Jewish Daily Forward
By Irwin Kula
Published August 29, 2013, issue of September 06, 2013.
On August 26, the law firm of Sullivan & Cromwell, hired by Yeshiva University to look into allegations of past abuse at the university’s High School for Boys, finally concluded its eight-month investigation and released a report detailing its findings. As one of the high school students abused in the early 1970s and as one of the more than 145 people interviewed in the investigation — though not party to the impending multi-party lawsuit against Y.U., now $380 million — I am disappointed, though not surprised, by the report. Eight months, 6,300 hours of investigation, more than 145 interviews and the best that Y.U.’s administration and board could come up with was three paragraphs that said many people were abused at many Y.U. institutions but they could not give any details because of “pending litigation.” Of course some people are happy with this and some people are angry.

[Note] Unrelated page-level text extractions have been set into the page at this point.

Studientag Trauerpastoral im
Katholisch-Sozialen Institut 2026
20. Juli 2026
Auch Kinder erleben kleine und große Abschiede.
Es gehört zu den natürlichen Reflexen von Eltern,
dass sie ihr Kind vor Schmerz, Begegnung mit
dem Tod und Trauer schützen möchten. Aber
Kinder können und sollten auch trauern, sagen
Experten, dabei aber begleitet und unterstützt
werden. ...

Kevin Mulhearn, a lawyer for the group of students that filed the lawsuit, called the report, as one would expect, “a gross disappointment,” while those abused students, willing to be quoted, were justifiably “shocked.” As someone who spent more than two hours being interviewed and rehashing what was so locked away that I never even mentioned it to my wife of 30 years, nor to my brother, who also attended the Y.U. high school and unbeknown to me was similarly abused — I can attest that it is shocking to have your traumatic experience summarized in a few legally cool paragraphs. Y.U. President Richard Joel expressed in an equally expected way the school’s “deepest and heartfelt remorse,” and his hope that this “recognition” brings “comfort and closure.” This was an appropriately lawyerly response, with a concluding flourish referring to Yom Kippur, the High Holy Days season and forgiveness — as if this process has been anything like Maimonides’s wrenching prescription for genuine teshuvah, repentance.

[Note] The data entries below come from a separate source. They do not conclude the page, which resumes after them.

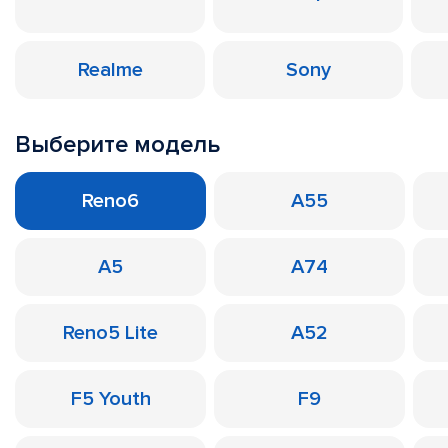
Realme
Sony
Выберите модель
Reno6
A55
A5
A74
Reno5 Lite
A52
F5 Youth
F9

There we have it — a report that offers nothing we don’t already know. (Though I want to make clear that the lawyer who interviewed me was thorough, extremely professional, compassionate and honest.) The report confirms that a part of Y.U.’s high school (and university) culture was predatory and that until 2001, the school’s administration simply did not do what any decent and morally evolved authorities are supposed to do: protect and ensure the safety of its students. No surprises here, and actually quite sad.